Victoria is embarking on a Treaty process, the first of the states to do so. How do writers from other states respond – in a creative way – to the idea of a Treaty? We’ve asked some of our most lyrical and expressive poets and writers to pen their responses.
Featuring Ali Cobby Eckermann, Uncle Jim Everett, Marie Munkara and Ellen van Neerven, and host Lidia Thorpe.
This event is presented in partnership with Blak & Bright First Nations Literary Festival and Melbourne Writers Festival.

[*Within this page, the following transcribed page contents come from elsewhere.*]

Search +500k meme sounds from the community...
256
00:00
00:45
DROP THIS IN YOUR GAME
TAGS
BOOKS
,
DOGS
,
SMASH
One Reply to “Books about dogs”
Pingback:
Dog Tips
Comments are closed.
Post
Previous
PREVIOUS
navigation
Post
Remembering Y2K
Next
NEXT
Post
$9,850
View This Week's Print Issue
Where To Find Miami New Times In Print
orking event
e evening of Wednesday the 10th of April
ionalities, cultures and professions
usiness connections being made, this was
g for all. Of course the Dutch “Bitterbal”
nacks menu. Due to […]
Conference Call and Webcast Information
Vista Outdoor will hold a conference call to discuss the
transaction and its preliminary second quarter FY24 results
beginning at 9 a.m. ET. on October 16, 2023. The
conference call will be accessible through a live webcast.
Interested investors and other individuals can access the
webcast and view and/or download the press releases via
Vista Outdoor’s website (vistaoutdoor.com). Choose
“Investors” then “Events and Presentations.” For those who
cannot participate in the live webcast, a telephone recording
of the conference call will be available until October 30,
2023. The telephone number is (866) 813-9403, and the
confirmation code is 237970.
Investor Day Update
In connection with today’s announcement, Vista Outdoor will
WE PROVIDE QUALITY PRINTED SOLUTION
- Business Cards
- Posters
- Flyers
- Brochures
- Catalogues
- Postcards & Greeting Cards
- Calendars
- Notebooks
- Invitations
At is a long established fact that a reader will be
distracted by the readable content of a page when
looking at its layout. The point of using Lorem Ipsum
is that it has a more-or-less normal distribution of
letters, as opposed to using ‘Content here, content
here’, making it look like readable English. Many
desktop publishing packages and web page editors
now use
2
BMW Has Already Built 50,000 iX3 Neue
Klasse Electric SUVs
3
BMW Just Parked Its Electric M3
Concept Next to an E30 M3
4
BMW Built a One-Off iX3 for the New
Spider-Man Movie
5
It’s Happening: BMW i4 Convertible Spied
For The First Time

Ali Cobby Eckermann is the first Aboriginal Australian writer to attend the International Writing Program at the University of Iowa in 2014. Her verse novel Ruby Moonlight was published in the USA in 2015 and a collection of poems translated and published in Kolkata, India. She returned home and launched her seventh book Inside My Mother in Alice Springs. In 2017, Ali was the first Indigenous poet to receive the Windham Campbell Prize for poetry from Yale University.
Ellen van Neerven is an award-winning writer of Mununjali and Dutch heritage. Their books include Heat and Light, Comfort Food and Throat.
Lidia Thorpe is the former Greens MP for the Victorian seat of Northcote, Gunnai-Kurnai Gunditjmara mother and grandmother living on Wurundjeri Country.
Jim Everett – puralia meenamatta. A plangermairreenner man, Turbuna-Meenamatta, Tasmania. Jim worked for 15 years as a fisherman, merchant seaman, at the Australian Regular Army, in Aboriginal organisations and the public service. He wrote We Are Survivors (1984) and produced, directed, and acted in it. His written works include plays, papers and short stories. He also produced One People Sing Freedom (ABC 1988) and has been an associate producer on documentaries.
Born on the banks of the Mainoru River in Arnhemland, Marie Munkara has written two novels, two children’s books and a memoir which is currently being made into a film. Marie is currently working on two TV mini-series and is completing a PhD.